Puis l’attente leur parut interminable ; suffisamment longue pour que le malheureux finît d’agoniser là, en plein jour, sous leurs yeux effarés, devant cette vitrine des splendeurs culturelles montpelliéraines. Le mutisme entoura cette tragédie. Toutefois, la directrice du Centre chorégraphique national, Mathilde Monnier, prit alors sa plume pour dire son émotion à la maire d’alors. Non sans remarquer à quel point il était troublant qu’on puisse mourir de misère et de relégation, en plein jour et en plein cœur de Montpellier, dont la maire était elle-même médecin.
Les grilles du boulevard Louis Blanc firent leur apparition quelques temps après. Un problème surgit ? Dressons une grille. Quelqu’un agonise ? Vite une grille. Ça n’allait plus cesser. A l’Agora de la danse, comme ailleurs en ville. Mais cela choque encore plus, dans un lieu d’ouverture aux belles idées artistiques.
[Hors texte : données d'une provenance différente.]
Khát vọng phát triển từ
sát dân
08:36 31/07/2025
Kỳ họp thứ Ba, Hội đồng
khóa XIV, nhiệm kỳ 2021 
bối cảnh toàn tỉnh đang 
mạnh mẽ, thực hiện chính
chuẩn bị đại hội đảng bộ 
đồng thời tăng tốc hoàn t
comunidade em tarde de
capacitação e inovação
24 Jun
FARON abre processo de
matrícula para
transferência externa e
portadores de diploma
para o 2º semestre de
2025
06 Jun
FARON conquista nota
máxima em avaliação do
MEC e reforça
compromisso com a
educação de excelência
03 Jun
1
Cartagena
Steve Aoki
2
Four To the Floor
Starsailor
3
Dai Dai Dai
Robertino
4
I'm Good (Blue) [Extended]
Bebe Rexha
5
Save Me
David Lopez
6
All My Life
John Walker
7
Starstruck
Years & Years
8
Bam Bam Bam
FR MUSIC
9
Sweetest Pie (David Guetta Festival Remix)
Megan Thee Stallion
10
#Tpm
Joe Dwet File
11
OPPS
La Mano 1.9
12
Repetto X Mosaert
Quelques temps plus tard, la pose d’une nouvelle grille (visible ci dessus) vint obstruer le charmant escalier incurvé qui menait directement du boulevard Louis Blanc à la plate-forme où se dresse l’immense rotonde du Théâtre de plen air de l’Agora, à l’arrière du bâtiment. On ne voit pas d’autre logique à ce nouvel équipement que celui de barrer l’accès à tout espace que le champ de vision des caméras de vidéo-surveillance ne parvient pas à balayer totalement ; donc susceptible d’abriter des personnes ou activités “indésirables”.
Dans la même logique que pour la photo n°2, une nouvelle grille fut dressée pour couper en deux le fameux terre-plein bordant le Théâtre de l’Agora en bordure du bas de la rue de l’U. En termes d’espace urbain, c’est tellement absurde, et hideux, qu’on s’étonne que les services de protection des Bâtiments de France aient fermé les yeux sur cette nouvelle installation.
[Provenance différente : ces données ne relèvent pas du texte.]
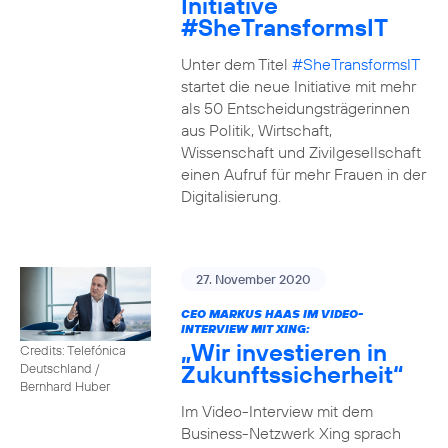
Initiative
#SheTransformsIT
Unter dem Titel
#SheTransformsIT
startet die neue Initiative mit mehr
als 50 Entscheidungsträgerinnen
aus Politik, Wirtschaft,
Wissenschaft und Zivilgesellschaft
einen Aufruf für mehr Frauen in der
Digitalisierung.
27. November 2020
CEO MARKUS HAAS IM VIDEO-
INTERVIEW MIT XING:
„Wir investieren in
Credits: Telefónica
Zukunftssicherheit“
Deutschland /
Bernhard Huber
Im Video-Interview mit dem
Business-Netzwerk Xing sprach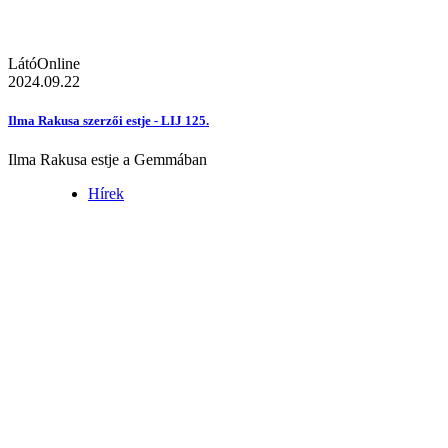
LátóOnline
2024.09.22
Ilma Rakusa szerzői estje - LIJ 125.
Ilma Rakusa estje a Gemmában
Hírek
Sur des dizaines de mètres en bordure de la rue Sainte-Ursule, tout un terre-plein est dorénavant inaccessible. Pensez : c’était l’un des derniers espaces du centre-ville qui tenait de l’interstice, du vacant, hors contrôle, où l’on pouv²ait voir parfois des gitans du quartier griller quelques merguez aux beaux jours, contrebalançant l’affectation coupée du monde qui caractérise les grands-messes festivalières.
Un problème = une grille. Un problème = le déplacer un peu plus loin. Ne rien résoudre au fond. Se contenter de chasser, de contingenter, de ségréguer, d’exclure. Bref : il s’agit de faire propre, de nettoyer l’espace public des indésirables. C’est une maladie du contrôle urbain. Elle a son effet paradoxal : les lieux ainsi traités deviennent hideux, rébarbatifs. C’en est vertigineux : pour se soigner de ses maux sociaux, pour éloigner une minorité gênante, c’est la majorité, la population tout entière, qui accepte que soit dégradé, réduit, son cadre de vie. Le mal moral paraît profond.
On croiera à la force d’un soulèvement artistique, le jour où celui-ci inscrira sur la liste de ses urgences, le fait d’abattre les grilles qui ne résolvent rien, et caricaturent la culture comme une place-forte coupée du monde. On a dit : couvent, prison, caserne de CRS… Et institution culturelle.